Enfin une question: pourquoi sommes-nous aussi frileux quand il s'agit de nommer vraiment les choses qui se passent : un génocide est en cours. La CIJ est à deux doigts de le statuer. Notre responsabilité est grande et il est capital que nous nous reprenions. Notre rôle n'est pas de servir de porte-parole à nos gouvernements, de servir leurs intérêts ou leurs idéologies. Le quatrième pouvoir doit rester critique et indépendant malgré les pressions politiques et économiques.

4. L'absence d'autocritique


La profession est très critiquée à l'extérieur, par la population, l’opinion, son lectorat même. Mais ne prends pas en compte ces critiques, du moins pas suffisamment au vu des résultats. Le milieu est vraiment très - beaucoup trop -  corporatiste et se défend contre toutes critiques. Pourtant qu'est-ce que cela ferait du bien à la profession de se remettre en question. Qu’est-ce qu’elle manque d'autocritique ! Et Dieu sait - simple formulation connue de toutes et tous - qu'elle est essentielle !

Notre devoir est de nous améliorer constamment – si nous étions parfaits, cela se saurait - et cela nécessite un examen en continu des informations que nous relayons. Par exemple ( et j’en citerai qu’un - parce qu'il est très récent - mais la majorité de la presse est concernée ), Libération a récemment critiqué la propagande des médias iraniens concernant les plus de 200 projectiles et drones lancés récemment sur le territoire israélien. Mais il néglige totalement ses propres lacunes et ses biais. Le journal voudrait-il bien commencer par arrêter d'appliquer des standards différents à des nations en guerre? Il n'est pas admissible de faire la leçon aux autres quand notre travail n'est pas à la hauteur des enjeux.

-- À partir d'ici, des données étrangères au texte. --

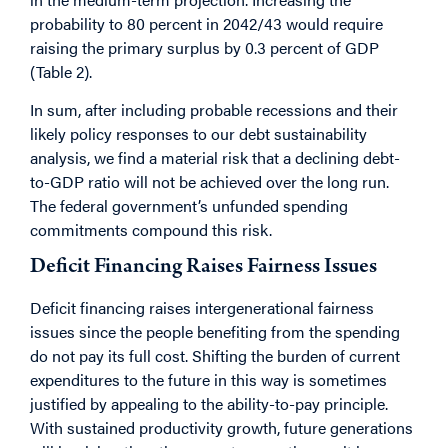
probability to 80 percent in 2042/43 would require
raising the primary surplus by 0.3 percent of GDP
(Table 2).
In sum, after including probable recessions and their
likely policy responses to our debt sustainability
analysis, we find a material risk that a declining debt-
to-GDP ratio will not be achieved over the long run.
The federal government’s unfunded spending
commitments compound this risk.
Deficit Financing Raises Fairness Issues
Deficit financing raises intergenerational fairness
issues since the people benefiting from the spending
do not pay its full cost. Shifting the burden of current
expenditures to the future in this way is sometimes
justified by appealing to the ability-to-pay principle.
With sustained productivity growth, future generations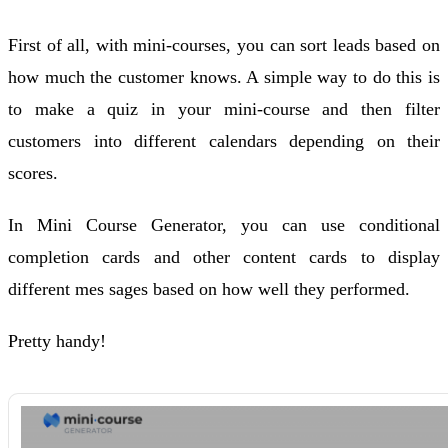
First of all, with mini-courses, you can sort leads based on
how much the customer knows. A simple way to do this is
to make a quiz in your mini-course and then filter
customers into different calendars depending on their
scores.
In Mini Course Generator, you can use conditional
completion cards and other content cards to display
different mes sages based on how well they performed.
Pretty handy!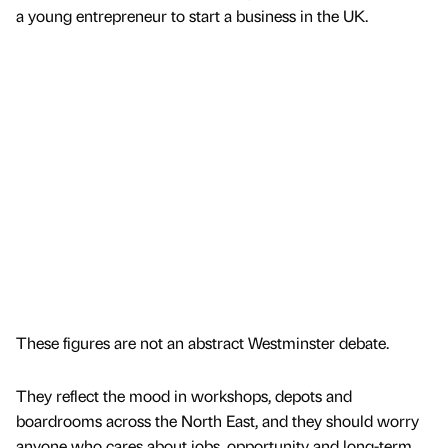
a young entrepreneur to start a business in the UK.
These figures are not an abstract Westminster debate.
They reflect the mood in workshops, depots and
boardrooms across the North East, and they should worry
anyone who cares about jobs, opportunity and long-term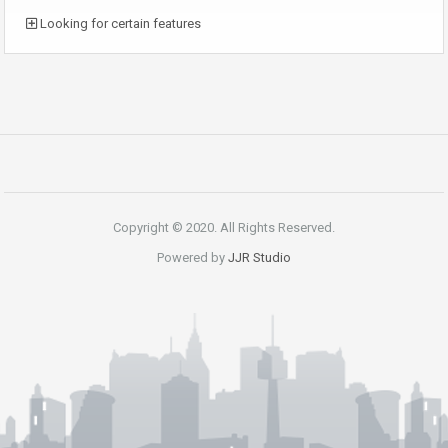
Looking for certain features
Copyright © 2020. All Rights Reserved.
Powered by
JJR Studio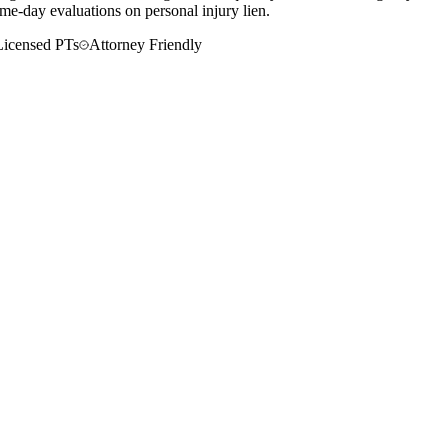
me-day evaluations on personal injury lien.
Licensed PTs
Attorney Friendly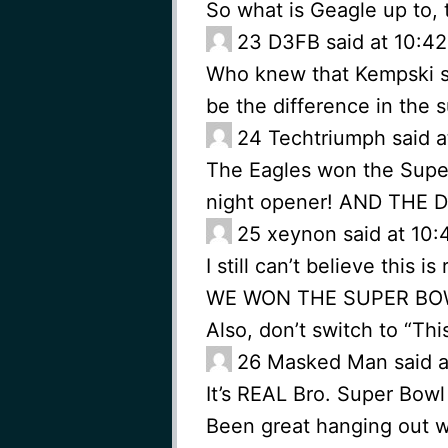
So what is Geagle up to,
23
D3FB said at 10:42
Who knew that Kempski sh
be the difference in the 
24
Techtriumph said a
The Eagles won the Super
night opener! AND THE 
25
xeynon said at 10:
I still can’t believe this is 
WE WON THE SUPER BOW
Also, don’t switch to “Th
26
Masked Man said at
It’s REAL Bro. Super Bow
Been great hanging out w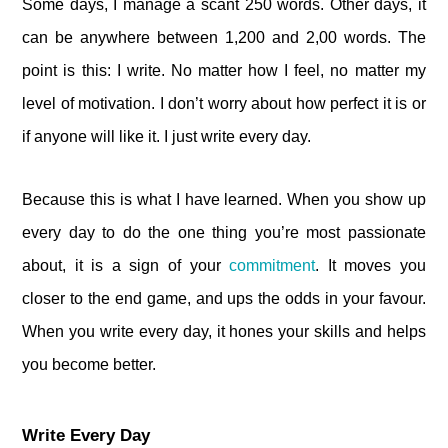
Some days, I manage a scant 250 words. Other days, it
can be anywhere between 1,200 and 2,00 words. The
point is this: I write. No matter how I feel, no matter my
level of motivation. I don’t worry about how perfect it is or
if anyone will like it. I just write every day.
Because this is what I have learned. When you show up
every day to do the one thing you’re most passionate
about, it is a sign of your
commitment
. It moves you
closer to the end game, and ups the odds in your favour.
When you write every day, it hones your skills and helps
you become better.
Write Every Day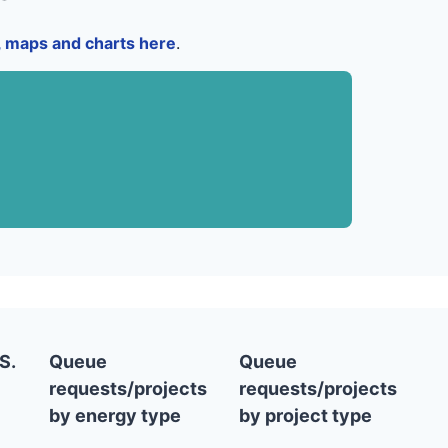
a, maps and charts here
.
S.
Queue
Queue
requests/projects
requests/projects
by energy type
by project type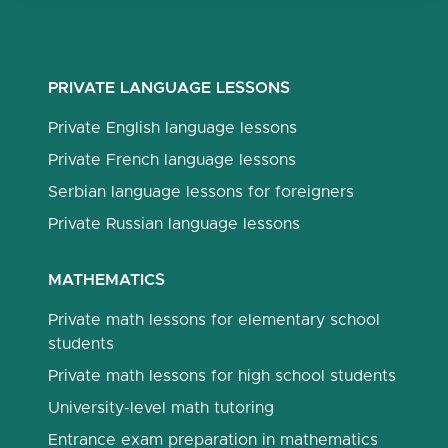
PRIVATE LANGUAGE LESSONS
Private English language lessons
Private French language lessons
Serbian language lessons for foreigners
Private Russian language lessons
MATHEMATICS
Private math lessons for elementary school
students
Private math lessons for high school students
University-level math tutoring
Entrance exam preparation in mathematics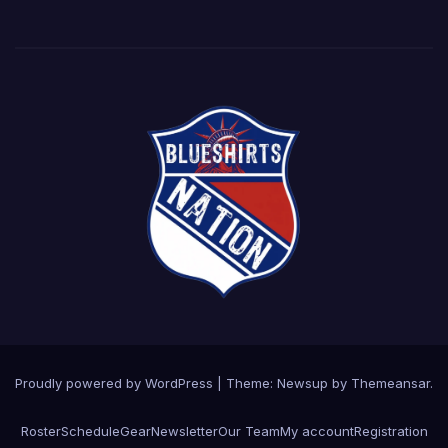
Proudly powered by WordPress
|
Theme: Newsup by
Themeansar
.
Roster
Schedule
Gear
Newsletter
Our Team
My account
Registration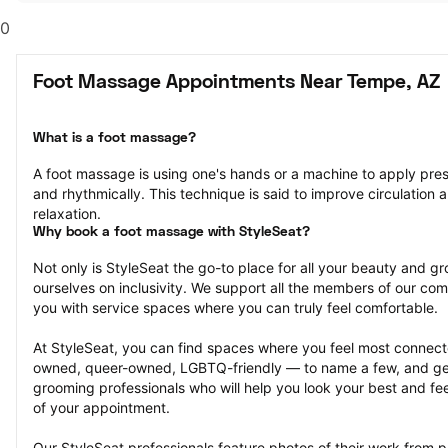
0
Foot Massage Appointments Near Tempe, AZ
What is a foot massage?
A foot massage is using one's hands or a machine to apply pressu
and rhythmically. This technique is said to improve circulation a
relaxation.
Why book a foot massage with StyleSeat?
Not only is StyleSeat the go-to place for all your beauty and 
ourselves on inclusivity. We support all the members of our com
you with service spaces where you can truly feel comfortable.
At StyleSeat, you can find spaces where you feel most conn
owned, queer-owned, LGBTQ-friendly — to name a few, and get
grooming professionals who will help you look your best and fee
of your appointment.
Our StyleSeat professionals feature photos of their work from 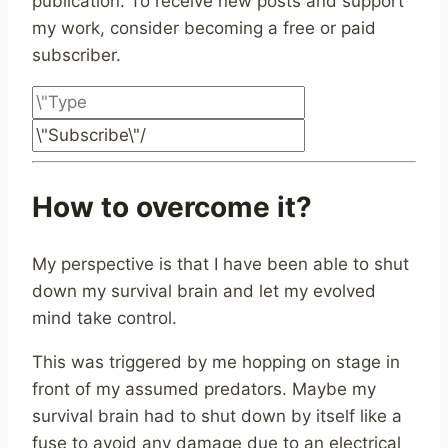
publication. To receive new posts and support
my work, consider becoming a free or paid
subscriber.
How to overcome it?
My perspective is that I have been able to shut
down my survival brain and let my evolved
mind take control.
This was triggered by me hopping on stage in
front of my assumed predators. Maybe my
survival brain had to shut down by itself like a
fuse to avoid any damage due to an electrical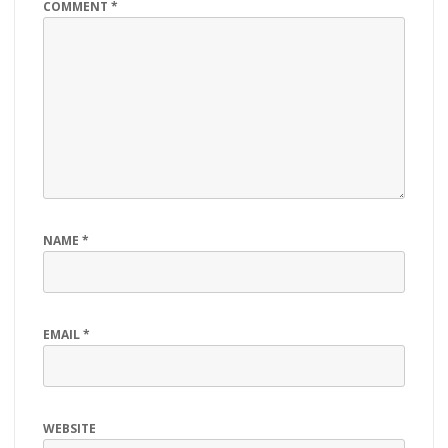
COMMENT
*
NAME
*
EMAIL
*
WEBSITE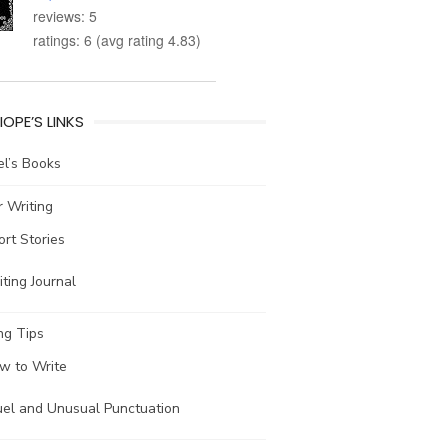
reviews: 5
ratings: 6 (avg rating 4.83)
IOPE’S LINKS
l’s Books
 Writing
ort Stories
ting Journal
ng Tips
w to Write
uel and Unusual Punctuation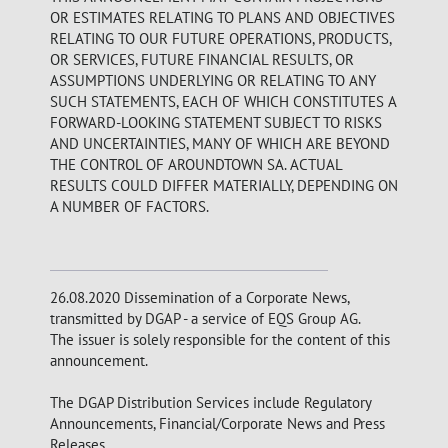
OR ESTIMATES RELATING TO PLANS AND OBJECTIVES
RELATING TO OUR FUTURE OPERATIONS, PRODUCTS,
OR SERVICES, FUTURE FINANCIAL RESULTS, OR
ASSUMPTIONS UNDERLYING OR RELATING TO ANY
SUCH STATEMENTS, EACH OF WHICH CONSTITUTES A
FORWARD-LOOKING STATEMENT SUBJECT TO RISKS
AND UNCERTAINTIES, MANY OF WHICH ARE BEYOND
THE CONTROL OF AROUNDTOWN SA. ACTUAL
RESULTS COULD DIFFER MATERIALLY, DEPENDING ON
A NUMBER OF FACTORS.
26.08.2020 Dissemination of a Corporate News,
transmitted by DGAP - a service of EQS Group AG.
The issuer is solely responsible for the content of this
announcement.
The DGAP Distribution Services include Regulatory
Announcements, Financial/Corporate News and Press
Releases.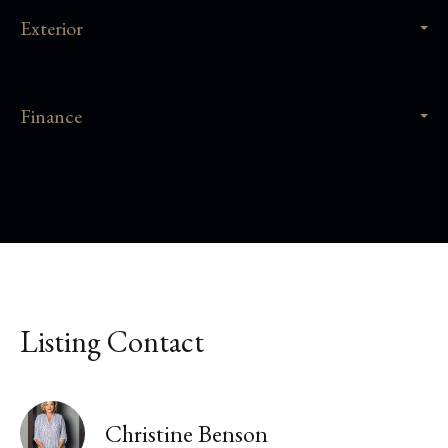
Exterior
Finance
Listing Contact
Christine Benson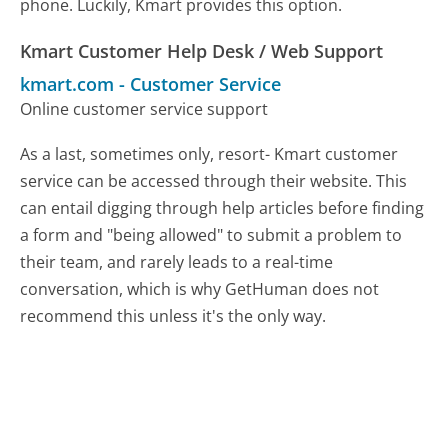
phone. Luckily, Kmart provides this option.
Kmart Customer Help Desk / Web Support
kmart.com
-
Customer Service
Online customer service support
As a last, sometimes only, resort- Kmart customer
service can be accessed through their website. This
can entail digging through help articles before finding
a form and "being allowed" to submit a problem to
their team, and rarely leads to a real-time
conversation, which is why GetHuman does not
recommend this unless it's the only way.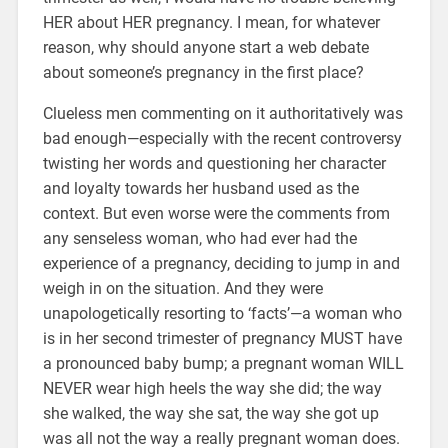
HER about HER pregnancy. I mean, for whatever
reason, why should anyone start a web debate
about someone’s pregnancy in the first place?
Clueless men commenting on it authoritatively was
bad enough—especially with the recent controversy
twisting her words and questioning her character
and loyalty towards her husband used as the
context. But even worse were the comments from
any senseless woman, who had ever had the
experience of a pregnancy, deciding to jump in and
weigh in on the situation. And they were
unapologetically resorting to ‘facts’—a woman who
is in her second trimester of pregnancy MUST have
a pronounced baby bump; a pregnant woman WILL
NEVER wear high heels the way she did; the way
she walked, the way she sat, the way she got up
was all not the way a really pregnant woman does.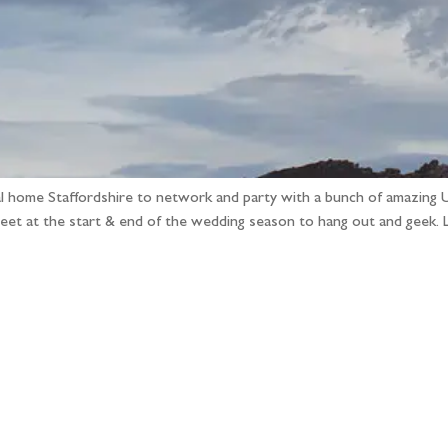
ual home Staffordshire to network and party with a bunch of amazing 
eet at the start & end of the wedding season to hang out and geek. 
llow the adventure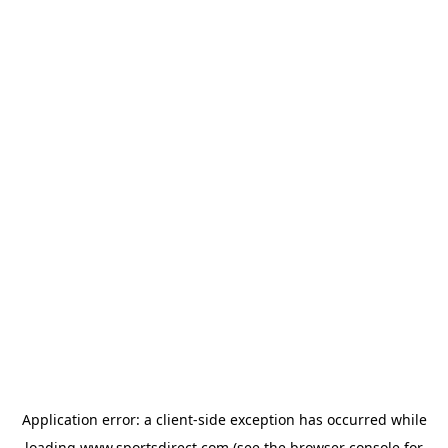
Application error: a
client
-side exception has occurred while
loading
www.sportsdirect.com
(see the
browser console
for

Je crains que tout cela fasse du tort à moyen-long terme à la légitimité et à la crédibilité de la profession. Bien heureusement, il y a quelques journaux et journalistes (trop rares) qui font bien leur boulot. 

Ce billet - ce premier billet - peut paraître un brin alarmiste mais il est peut-être temps de se secouer. 

Ces propos n’engagent que ma personne.